Even more tag registration

I ended the first new-RXML-parser-article with some extra information about tag registration, so why not do that again, to demonstrate that I'm not telling you even close to everything in these articles. Those of you who have programmed tag modules for Roxen Challenger 1.3 knows that in order to register a tag you had to add a query_tag_callers-method (and a query_container_callers-method, since tags and containers were treated as different things back then), who returned a mapping(string:function) that mapped the tag name to its function. Though this was mostly trouble compared to todays interface (you usually forgot to add your new tags to the query_tag_callers mapping), it is of course powerful to be able to let the module decide upon loading what tags to register.

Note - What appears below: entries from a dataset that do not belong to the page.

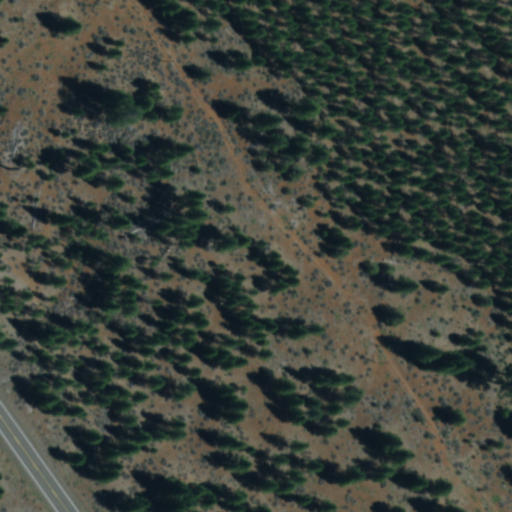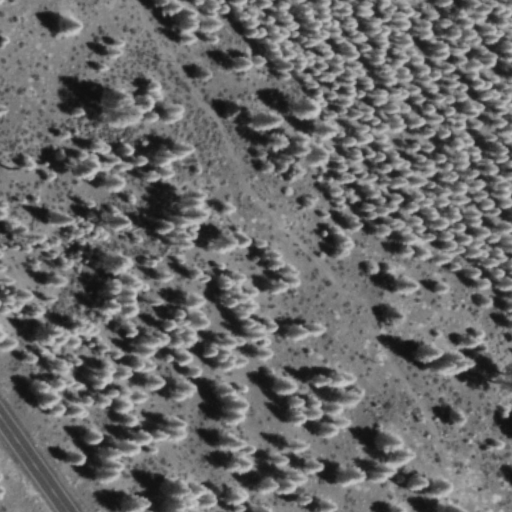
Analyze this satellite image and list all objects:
road: (35, 462)
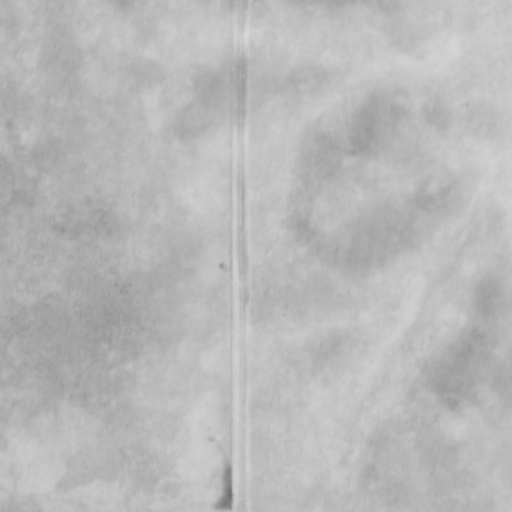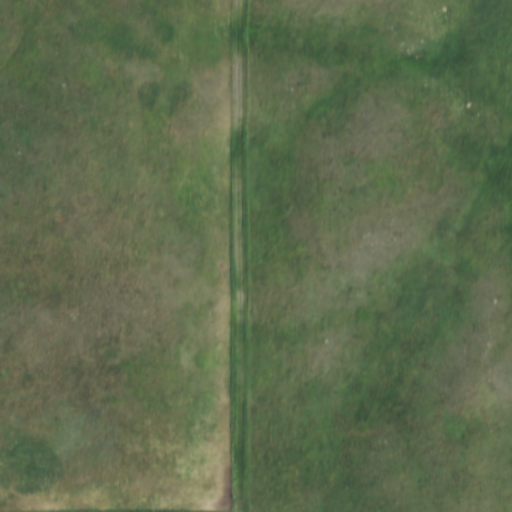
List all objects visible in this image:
road: (241, 255)
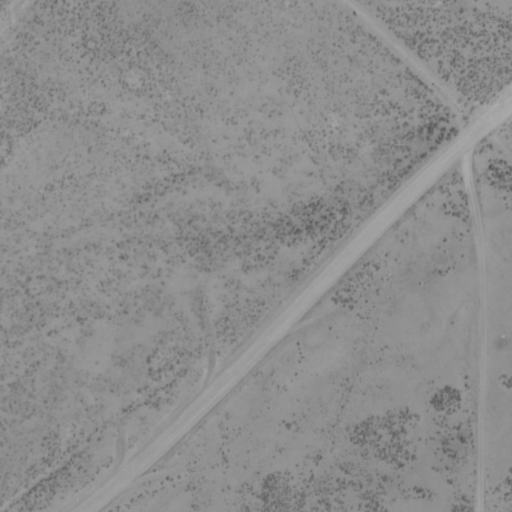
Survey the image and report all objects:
road: (295, 328)
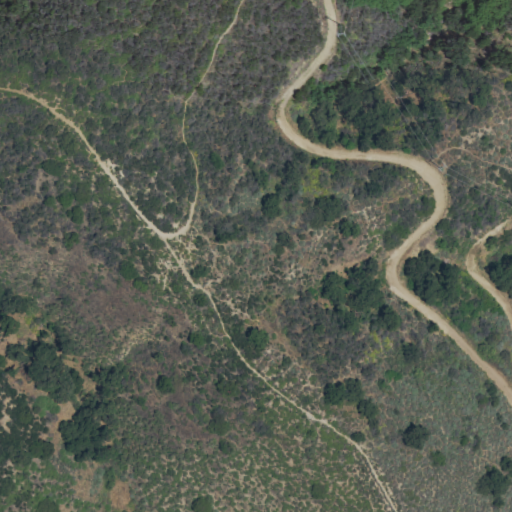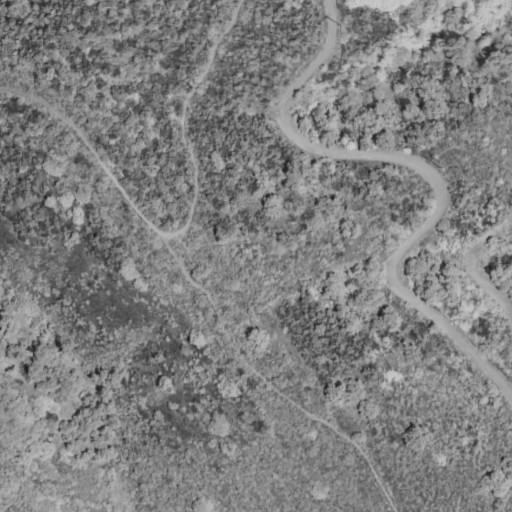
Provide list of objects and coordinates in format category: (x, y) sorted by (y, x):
road: (183, 119)
road: (91, 150)
road: (425, 171)
road: (472, 270)
road: (267, 383)
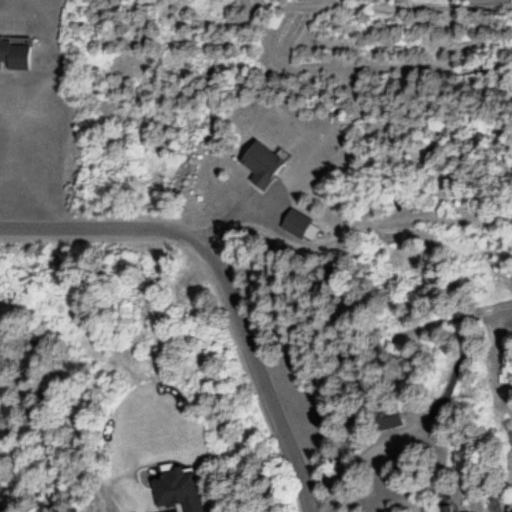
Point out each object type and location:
building: (17, 54)
building: (267, 166)
building: (298, 226)
road: (97, 229)
road: (255, 373)
building: (183, 492)
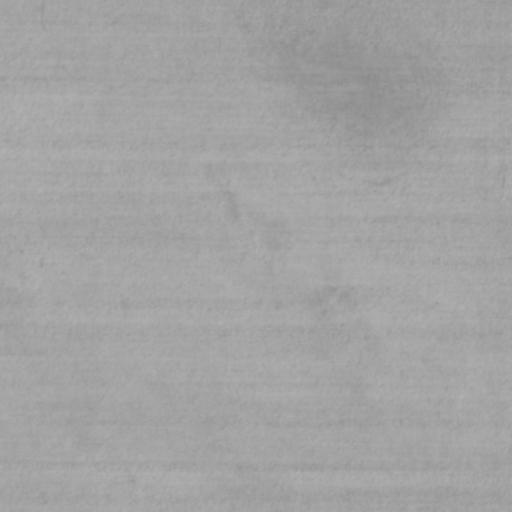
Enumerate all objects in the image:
crop: (256, 256)
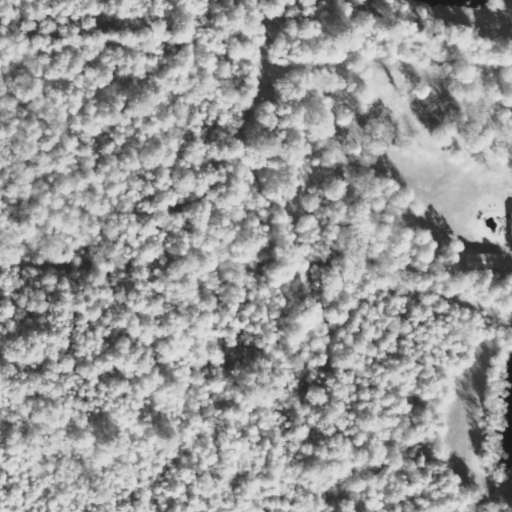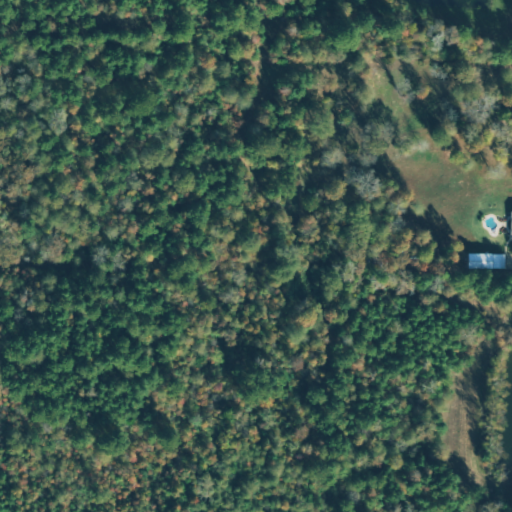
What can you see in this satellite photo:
road: (394, 81)
building: (510, 224)
building: (484, 262)
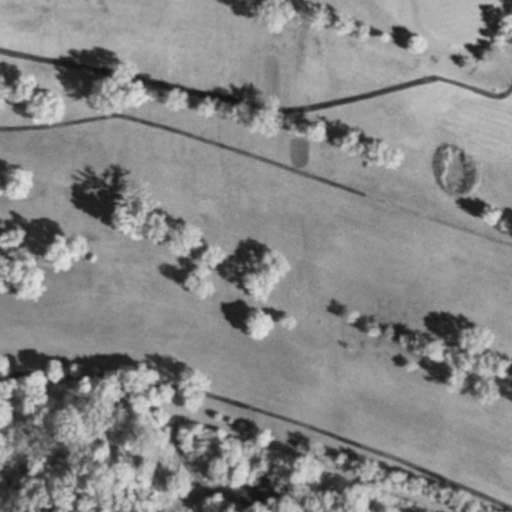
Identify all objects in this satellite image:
park: (255, 255)
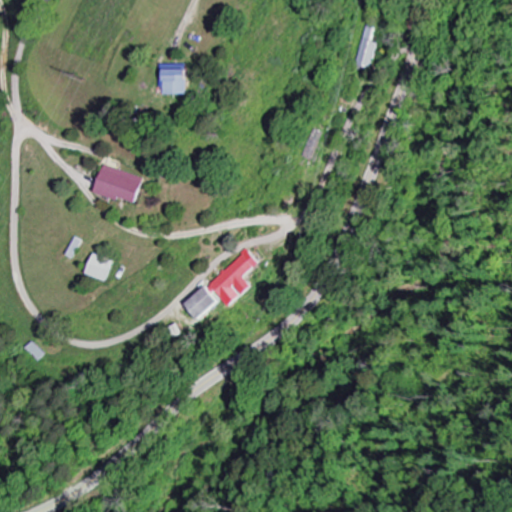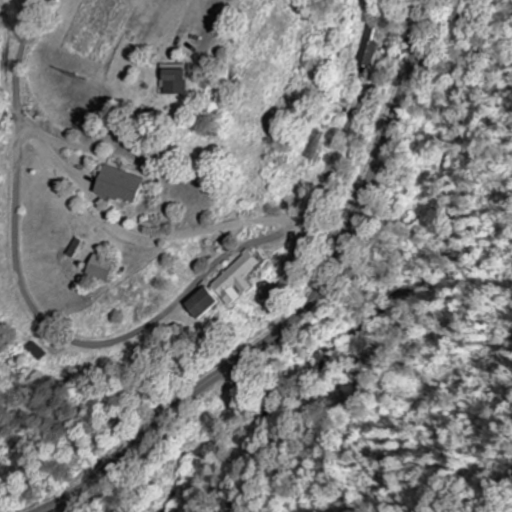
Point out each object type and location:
building: (364, 50)
building: (179, 81)
building: (126, 185)
building: (107, 268)
building: (229, 288)
road: (304, 310)
road: (47, 324)
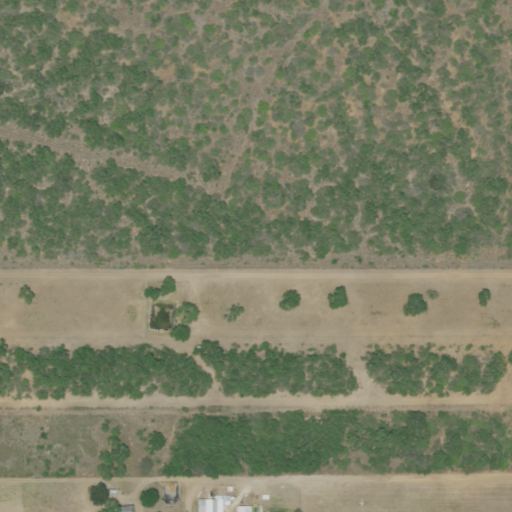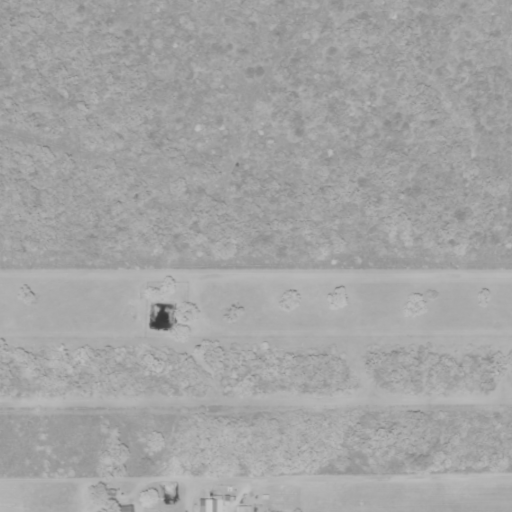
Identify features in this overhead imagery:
road: (211, 385)
building: (120, 509)
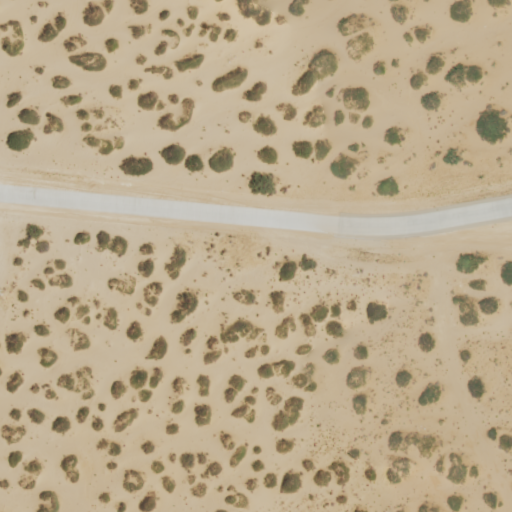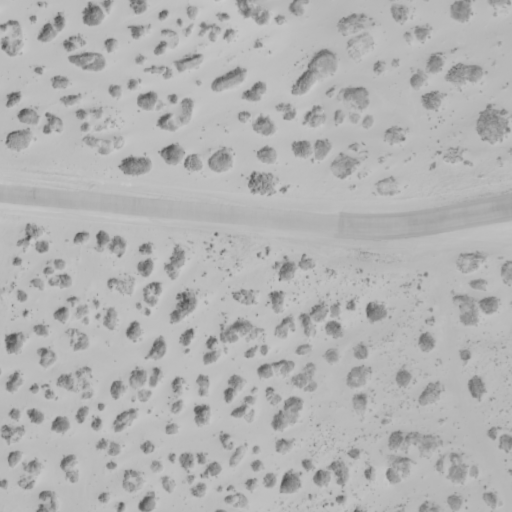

For newstyle tags this is done with the method query_tag_set that should return a tagset, as discussed above. For simpletags the interface is in a way more complex than for newstyle tags. Then you have the method query_simpletag_callers and query_simple_pi_tag_callers, both returning a mapping from the tag names to an array where the first element is the flags associated to the tag and the second element is the function representing the "do_return" function, although with different arguments. An example of a simpletag registration:



mapping(string:array(int|function) query_simpletag_callers() {
  return ([ "my-emit" : ({ RXML.FLAG_SOCKET_TAG, my_emit_tag }),
            "another_tag" : ({ RXML.FLAG_NONE, another_tag }) ]);
}

Those of you who really want to know the inner workings of Roxen WebServer should look in the server/base_server/module.pike, which is inherited in all modules, and see how the default query methods looks like. You would also like to take a look inside server/base_server/rxml.pike where the query methods are actually called, and of course look in server/etc/modules/RXML.pmod/module.pmod where the RXML parser lives. There is plenty of documentation in that file. I hope you all feel as exhausted reading this article as it was for me to write it. Thank you for your time. Live long, and prosper.